#### Task to complete:
Rewrite the stretch from "Most diagnostic tools" through "watch the traffic." of the passage on the framework's design, renaming "door" as "gateway" wherever it occurs.

==== Selected passage ====

The invariants say what the code must never do. This page says why the framework is shaped the way it is — the handful of ideas that, once you hold them, make the rest of the codebase predictable.

1. Record at the execution boundary, not in the user's code

Most diagnostic tools ask you to instrument your training loop. We refused, for one reason: coverage. Whatever framework, optimizer, or clever trick a user brings, everything they run eventually passes through one narrow door — the call that submits circuits for execution (a Qiskit V2 primitive's run, a PennyLane device's execute). Intercept that door and you capture everything, with the user changing a single line. Their code stays theirs; we watch the traffic.

A consequence worth stating plainly: HilbertBench knows nothing about "models". It sees circuits, parameters, observables, and results. That is a feature — it means the tool works on code it has never seen, written by people who never heard of it.

2. The recorder is passive; the analysis is deferred

The recorder does as little as physically possible while the experiment runs: serialize what was about to happen anyway, hand it to an append-only log, return. Every interpretation — variance, expressibility, fidelity — happens later, offline, against the sealed trace. This split is what makes INV-001 (execution parity) achievable: a tool that computed diagnostics inline would change the experiment's timing, and on real hardware, timing is noise.

==== Information supplied ====

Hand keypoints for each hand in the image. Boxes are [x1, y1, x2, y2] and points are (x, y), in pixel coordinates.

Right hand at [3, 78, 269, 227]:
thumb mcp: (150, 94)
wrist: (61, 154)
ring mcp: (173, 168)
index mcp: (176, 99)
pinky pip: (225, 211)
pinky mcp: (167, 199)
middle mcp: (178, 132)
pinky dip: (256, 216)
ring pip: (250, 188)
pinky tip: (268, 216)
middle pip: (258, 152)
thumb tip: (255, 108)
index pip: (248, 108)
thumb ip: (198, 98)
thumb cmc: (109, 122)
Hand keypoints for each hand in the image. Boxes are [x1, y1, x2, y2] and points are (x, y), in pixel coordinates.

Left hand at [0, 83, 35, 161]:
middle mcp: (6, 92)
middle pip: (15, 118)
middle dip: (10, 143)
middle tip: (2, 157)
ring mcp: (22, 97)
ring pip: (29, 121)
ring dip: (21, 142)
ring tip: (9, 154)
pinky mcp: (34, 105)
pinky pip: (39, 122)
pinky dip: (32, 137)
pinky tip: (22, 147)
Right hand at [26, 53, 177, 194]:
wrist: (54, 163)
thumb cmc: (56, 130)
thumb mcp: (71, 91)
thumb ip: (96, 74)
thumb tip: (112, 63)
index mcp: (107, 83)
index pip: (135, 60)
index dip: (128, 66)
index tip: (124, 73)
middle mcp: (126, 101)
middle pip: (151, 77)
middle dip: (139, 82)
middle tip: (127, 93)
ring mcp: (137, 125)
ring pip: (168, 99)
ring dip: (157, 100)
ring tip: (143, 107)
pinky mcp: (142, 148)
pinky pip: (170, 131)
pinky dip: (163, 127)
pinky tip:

====

#### Response to the exercise:
Most diagnostic tools ask you to instrument your training loop. We refused, for one reason: coverage. Whatever framework, optimizer, or clever trick a user brings, everything they run eventually passes through one narrow gateway — the call that submits circuits for execution (a Qiskit V2 primitive's run, a PennyLane device's execute). Intercept that gateway and you capture everything, with the user changing a single line. Their code stays theirs; we watch the traffic.